Dans la série “ Problèmes politiques et sociaux ” de la Documentation française, un ouvrage publié en août 2003, sous la direction de Stéphane Beaud [1], et intitulé Le Baccalauréat : passeport ou mirage ?, nous rappelle que le taux d’accès au baccalauréat d’une génération est passé de 32 % en 1985 à 62 % en 1995. Une véritable explosion scolaire provoquant parallèlement de nouvelles hiérarchisations des filières et engendrant de nouvelles injustices. Cet ouvrage, recueil de différents points de vue sur cette question, montre notamment, comment “ l’accès au baccalauréat et aux premiers cycles universitaires, perçu par une majorité de jeunes et de leurs familles comme la voie incontournable vers une insertion professionnelle plus valorisante que celles des générations antérieures, masque ...] bien souvent un processus d’élimination différée des enfants de milieu populaire ”.

À l’inverse, il rappelle que les enfants de la bourgeoisie, des classes supérieures intellectuelles ont investi, dans le cadre de la démocratisation scolaire, de nouvelles “ niches ” bien gardées, que la question scolaire ne peut être analysée dans toutes ses dimensions sans prendre en compte la question sociale dans son entier.
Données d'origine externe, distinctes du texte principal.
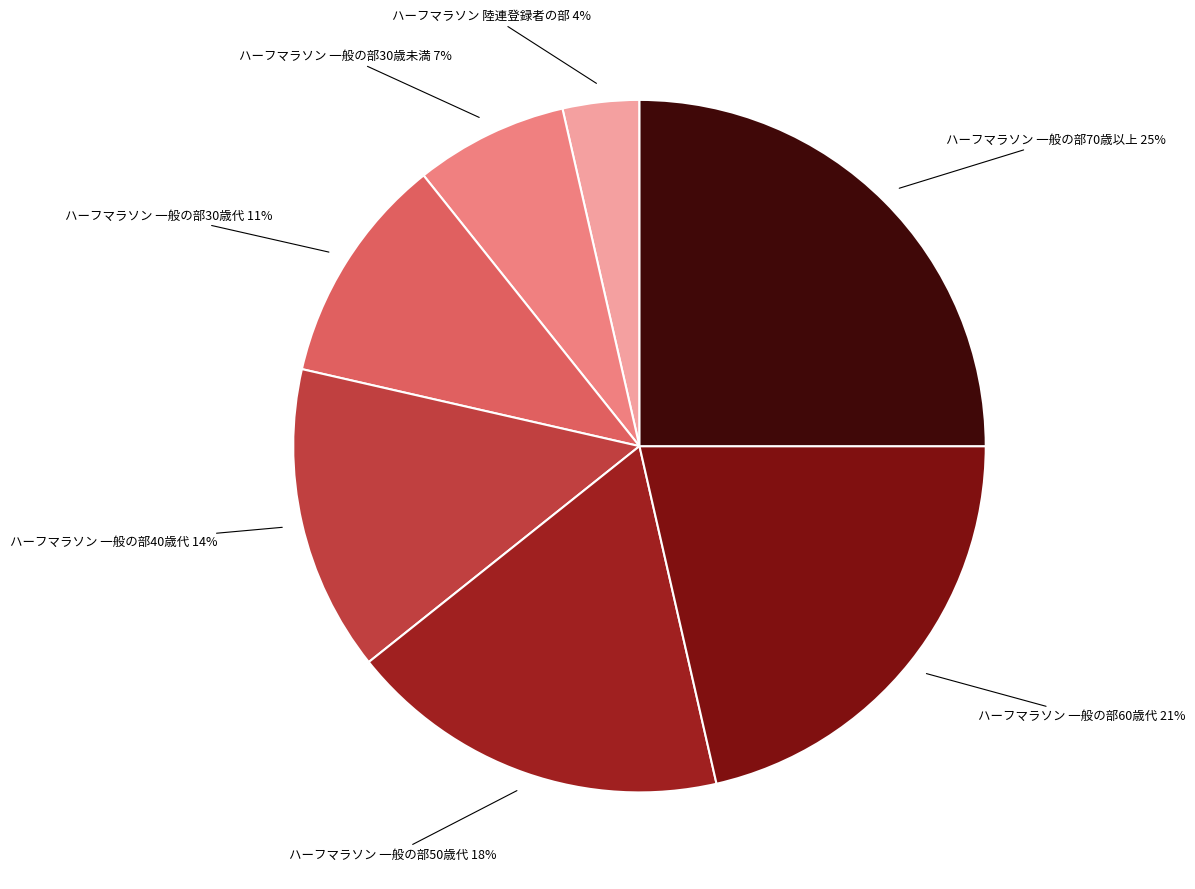

Which category has the smallest portion of the pie?

ハーフマラソン 陸連登録者の部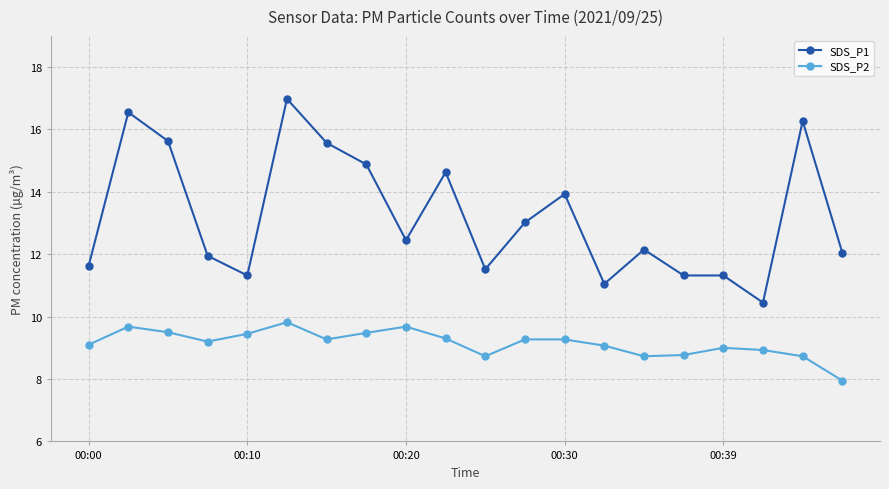

What is the sum of all SDS_P2 values?

182.9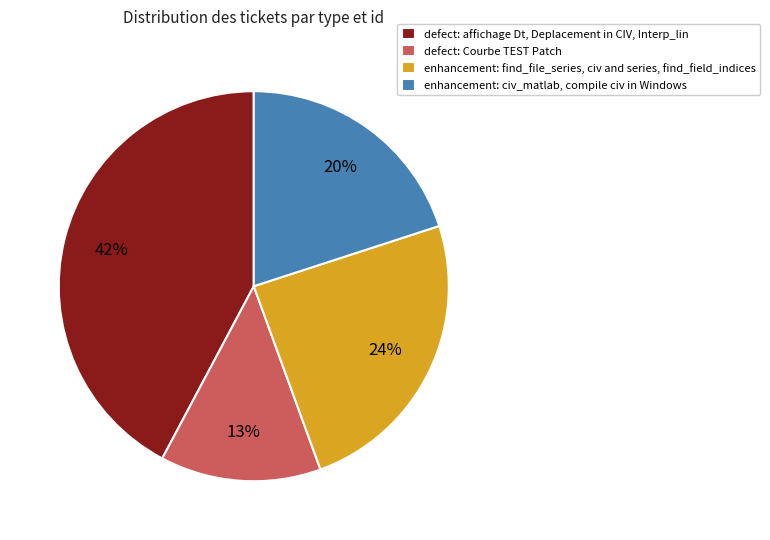

Which category has the smallest portion of the pie?

defect: Courbe TEST Patch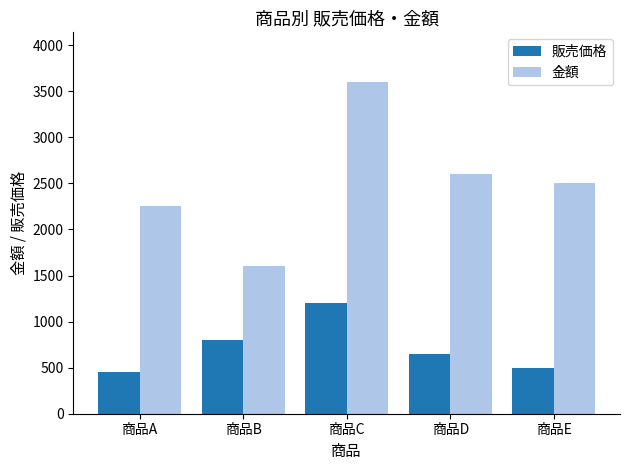

What is the difference between the maximum and minimum values in the 金額 series?

2000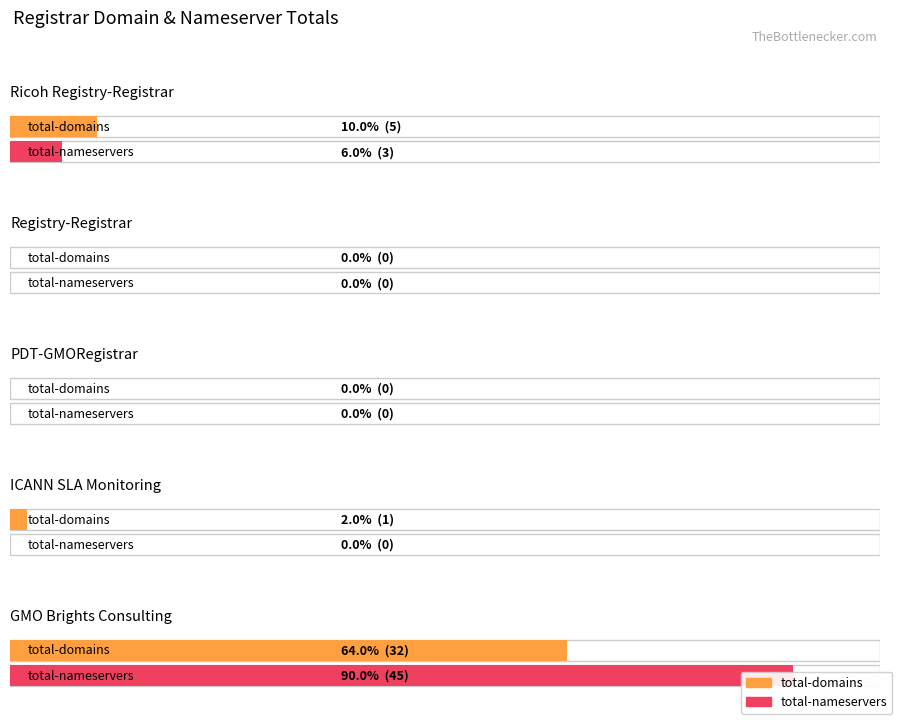

Which series changed the most between Registry-Registrar and PDT-GMORegistrar?

total-domains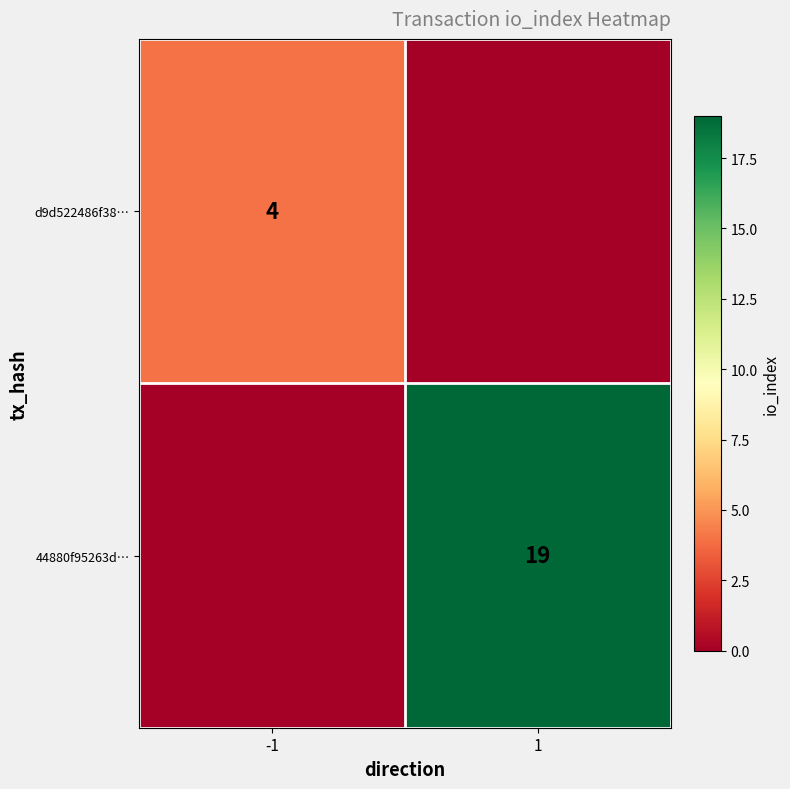

True or false: d9d522486f38… has a value of 1 at -1.

False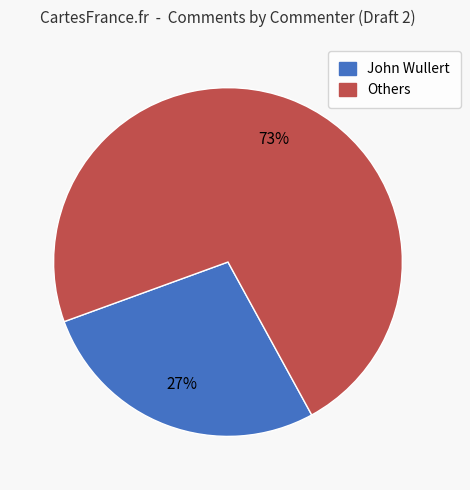

How many slices are in this pie chart?

2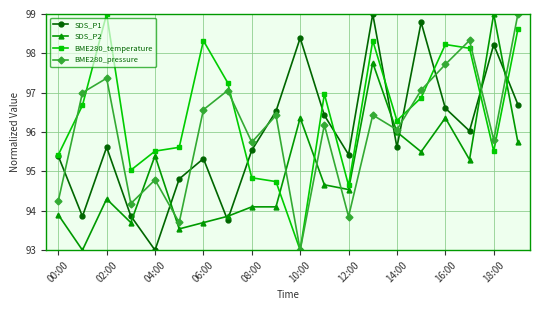

What is the value of the SDS_P2 point at the 11th from the left?

96.4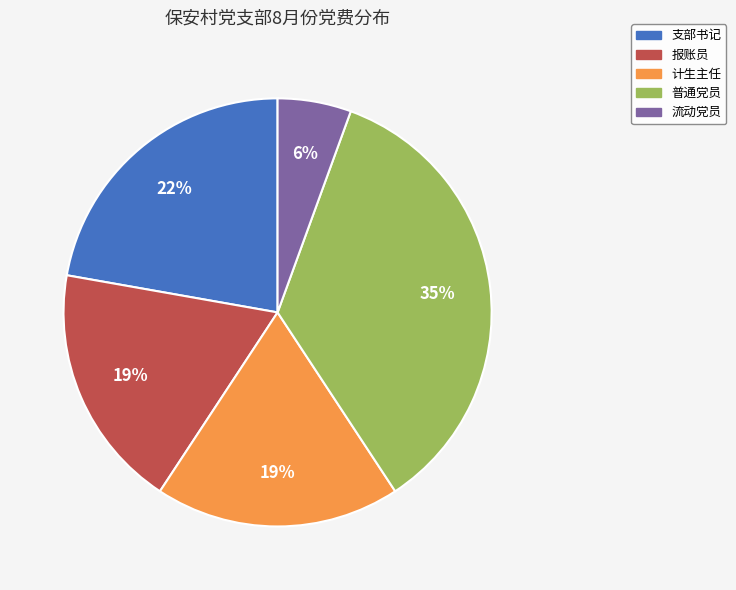

Is there any slice that represents more than half of the pie?

No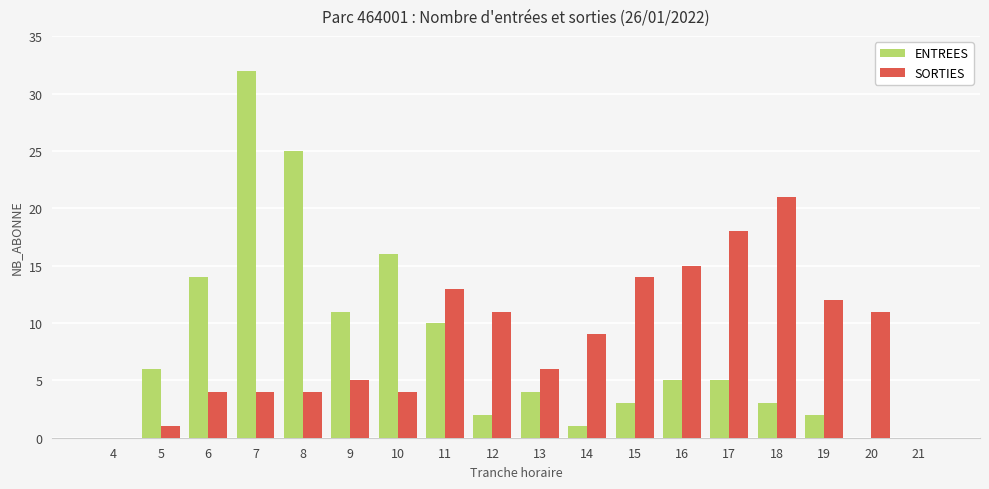

What is the sum of the ENTREES values at 8 and 19?

27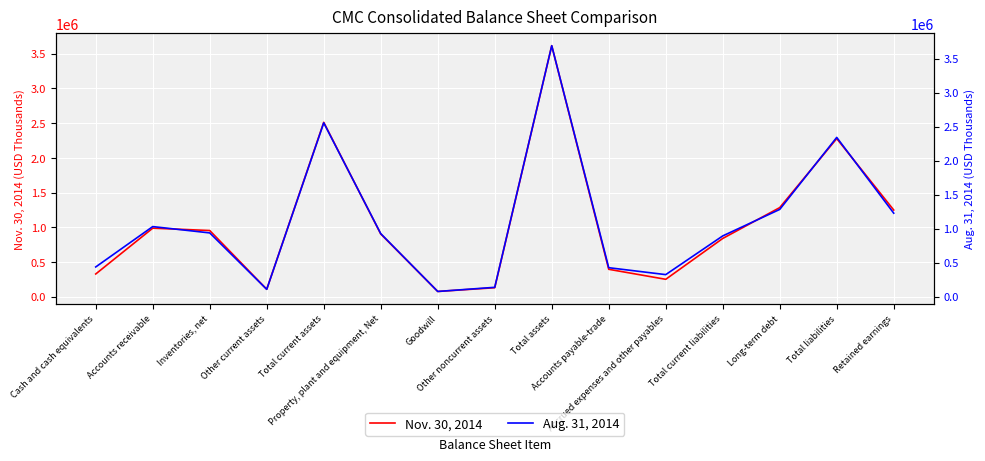

What is the difference between the maximum and second lowest values in the Nov. 30, 2014 series?

3510684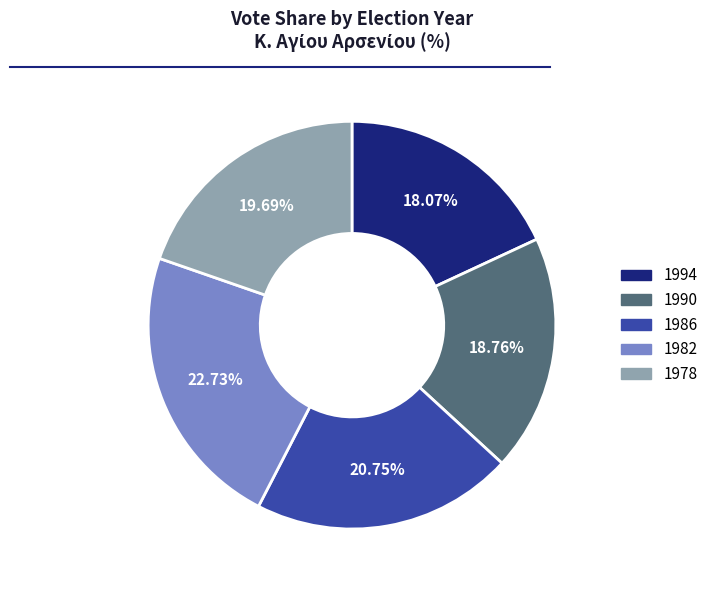

How many slices are in this pie chart?

5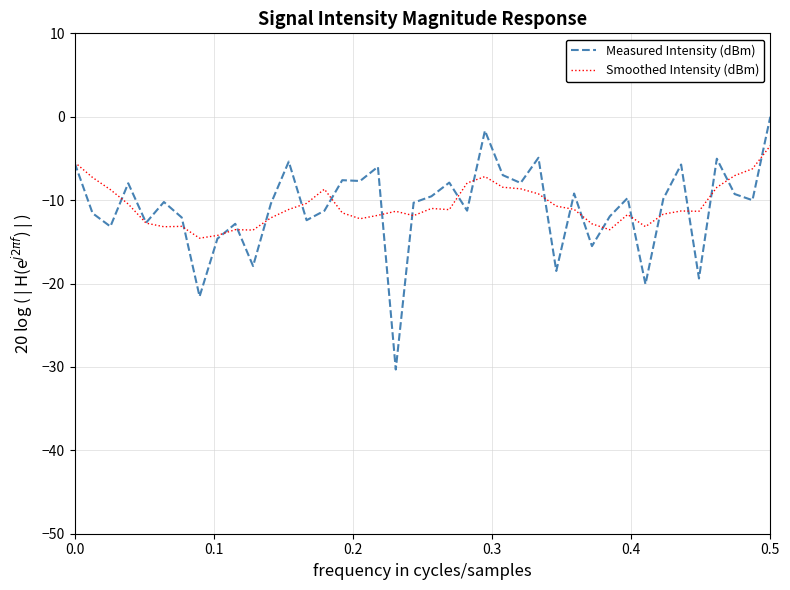

What is the minimum value shown in the chart?

-30.3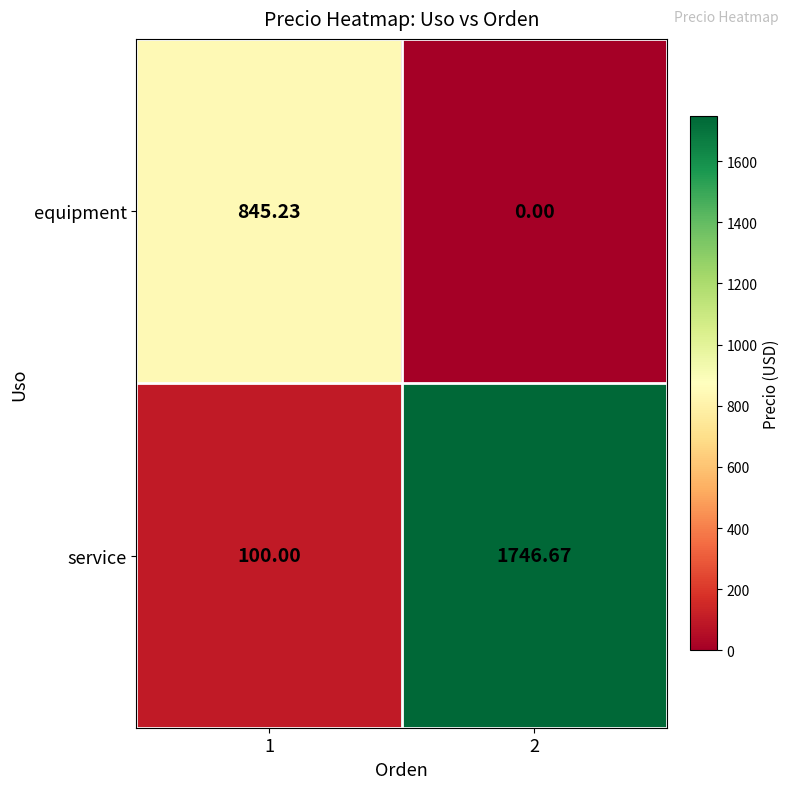

Between 1 and 2, which series saw the biggest shift?

service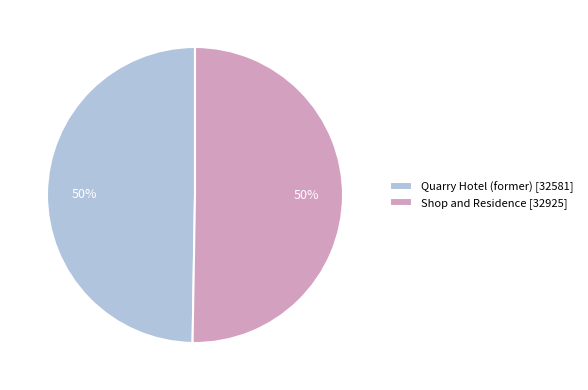

Is it true that Quarry Hotel (former) [32581] is 50% of the pie?

True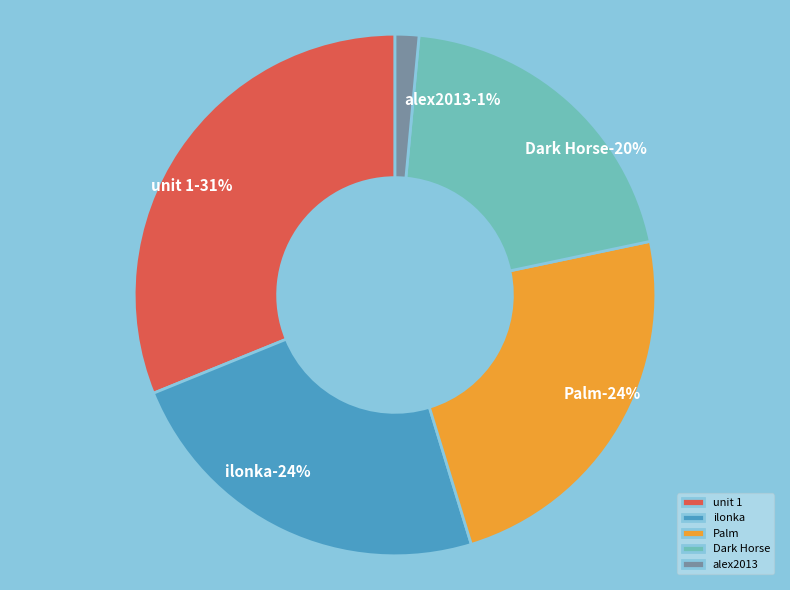

Which category has the smallest portion of the pie?

alex2013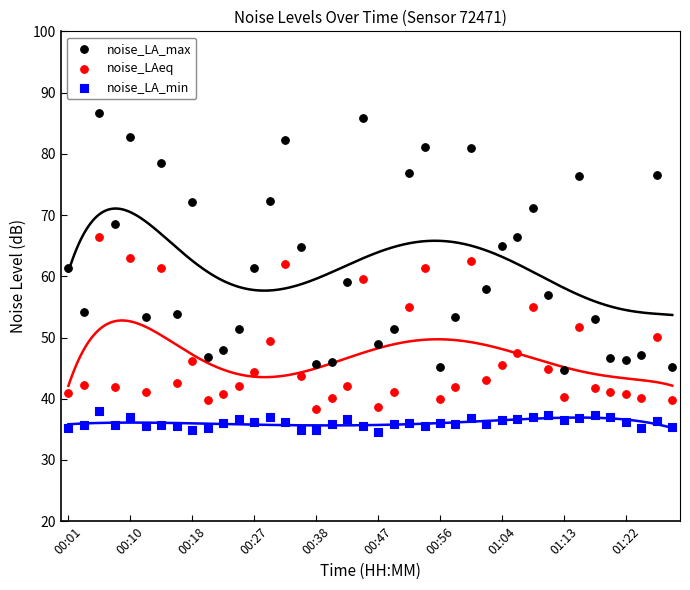

What are all the series names shown in the legend?

noise_LA_max, noise_LAeq, noise_LA_min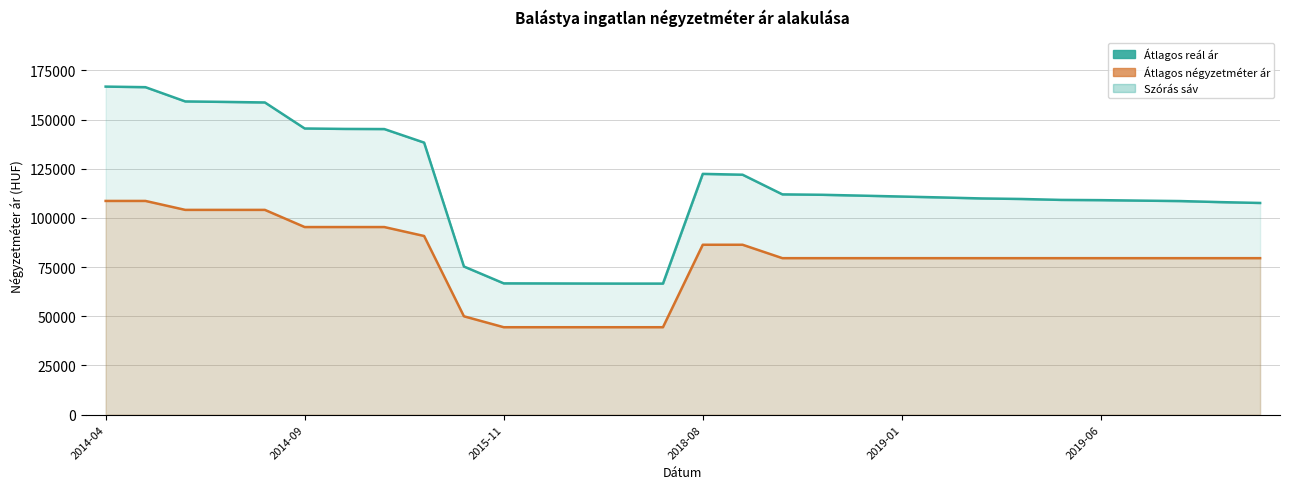

At 2014-09, list the series in order from smallest to largest.

Átlagos négyzetméter ár, Átlagos reál ár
À l’autre bout de la chaîne, un tiers d’une génération n’obtient toujours pas le bac, augmentant un ressenti scolaire et social d’autant plus légitime que le marché du travail exige un niveau de formation toujours plus élevé, y compris pour des emplois faiblement qualifiés. Cette disqualification sociale et cette perte de l’estime de soi des “ sous-diplômé-e-s ” concernent avant tout les enfants des classes populaires, contribuant à leur désarmement idéologique, à la destruction de valeurs populaires ne trouvant plus à se monnayer.

Face à cette “ démocratisation ségrégative ” de l’école, les libéraux sont à l’offensive, surfant sur l’inquiétude des familles et des jeunes. Dernière en date de cette offensive, la tarte à la crème de la formation continue, faisant reposer par un accord interprofessionnel de septembre 2004 (signé par les 5 confédérations syndicales représentatives), le coût de cette formation sur le salarié et le choix de son contenu sur l’employeur...

Il reste aux militant-e-s anticapitalistes, et en particulier aux enseignant-e-s, à porter avec force, la lutte pour une école de la libération, pour une éducation fondée sur l’épanouissement individuel dont la finalité ne peut être que la satisfaction de besoins collectifs.

Ermon (CAL Rennes)

 Le baccalauréat : passeport ou mirage ? , sous la direction de Stéphane Beaud, éd. la Documentation française, août 2003, 9 euros.

[1Auteur de 80 % au bac. Et après ?... Les enfants de la démocratisation scolaire, (La Découverte, 2002) et, en collaboration avec Michel Pialoux les deux excellents livres Retour sur la condition ouvrière (10-18, réédition 2004) et Violences urbaines, violence sociale. Genèses des nouvelles classes dangereuses (Fayard, 2003).